Çocukların zihinsel ve kişilik gelişiminin %70’i 0-6 yaş arasında tamamlanmaktadır.Bu süre içeri kazanılan davranış biçimleri,tüm yaşam boyunca devam etmektedir.
Okulöncesi eğitim,tüm Avrupa ülkelerinde,hükümet programları ve yatırımların temel hedeflerini ve odak noktalarını oluşturmaktadır.Ülkemize bakıldığında ise bu konunun üzerinde yeterince durulmadığı ve önlemlerin yetersizliği dikkati çekmektedir.Rakam vermek gerekirse, okulöncesi eğitim oranı Avrupa ülkelerinde (örneğin,Fransa ve İsveç’te) %100’lere varmakta olup,ülkemizde ise ancak %15’tir. Siyasi otoriteler, okul çağı çocuklarımızın sayısal değerini verirken 15 milyon olarak belirtmektedirler.Oysa, eğitim yaşında 4,5milyon 3-6 yaş arası çocuk bulunmaktadır.Bu rakamın 20milyon olarak ifadesi sağlandığında ve Milli Eğitim Bakanlığı bütçesi içerisinde okulöncesi çağı çocukları için ayrılan pay, okulöncesi çocuk nüfusu oranında arttırıldığında, okulöncesi eğitimin öneminin kavrandığı belli olacaktır.Avrupa Topluluğuna girme çabası içerisinde olduğumuz şu günlerde, çağdaşlığa giden yolun ancak çocukların eğitimi ile sağlanabileceği göz önünde tutulmalı,yatırım hedefleri saptanırken, çocukların eğitim gereksiniminin, doğumdan başlayarak karşılanması gereksinimi öncelikle ele alınmalıdır.Bu hedefe ulaşmak için bir an önce okulöncesi eğitimin önemine ilişkin kampanyalarla,kamuyu bilgilendirmek ve oluşan kamuoyu ile siyasi kararlar alınmasını sağlamak gerekmektedir.
3-6 yaş arası bilimsel olarak eğitim yaşıdır.Bu yaş gurubundaki tüm çocukların Anayasa’nın 42. Maddesinde belirtilen eğitim hakkından yararlanabilmeleri için okulöncesi eğitim kurumlarının yeterli sayıya çıkarılması konusunda çalışmalar hızlandırılmalı, özel yatırımcılar kredilendirilmeli ve desteklenmelidir.Yapılan araştırmalara göre, okulöncesi eğitim alan çocuklar ilkokulda okuma yazmayı, bu eğitimi almayan çocuklardan %100 daha hızlı öğrenmekte ve bu öğrenme hızı yaşam boyu sürmektedir.Öğrenmenin %80’i okuma yolu ile olduğundan , çocuğun kitapla erken yaşta tanışması onun öğrenme hızını çok etkilemektedir.Burada da okulöncesi eğitimde kitapların önemi açıkça görülmektedir.
0-6 yaş arasındaki çocuğun eğitiminde en önemli rol ana-babaya düşmektedir.

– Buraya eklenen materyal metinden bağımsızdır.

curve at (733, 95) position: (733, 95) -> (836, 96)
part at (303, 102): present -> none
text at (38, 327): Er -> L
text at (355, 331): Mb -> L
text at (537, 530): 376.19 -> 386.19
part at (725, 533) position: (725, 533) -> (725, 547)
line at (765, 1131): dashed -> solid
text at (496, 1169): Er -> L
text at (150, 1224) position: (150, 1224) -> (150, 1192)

Bu nedenle öncelikle ana-babanın bilinçlendirilmesi çalışmaları önem kazanmaktadır.Ülkemizde okulöncesi eğitim kurumlarının azlığı dikkate alındığında,okul öncesi eğitimi veren kitap,oyuncak ve benzeri materyalin önemi ve bunların kullanımı konusunda velilerin bilgilendirilmesinin zorunluluğu açıkça görülmektedir.
Toplum olarak, çok sevdiğimiz çocuklarımız ve geleceğimiz için en kalıcı yatırımın eğitim olduğu bilincine vardığımızda, tüm diğer sorunlarımızın kolayca çözümlendiğini göreceğiz.Bunun için 1-7 Eylül tarihleri “Okulöncesi Eğitim Günleri” olarak gelenekselleşecektir.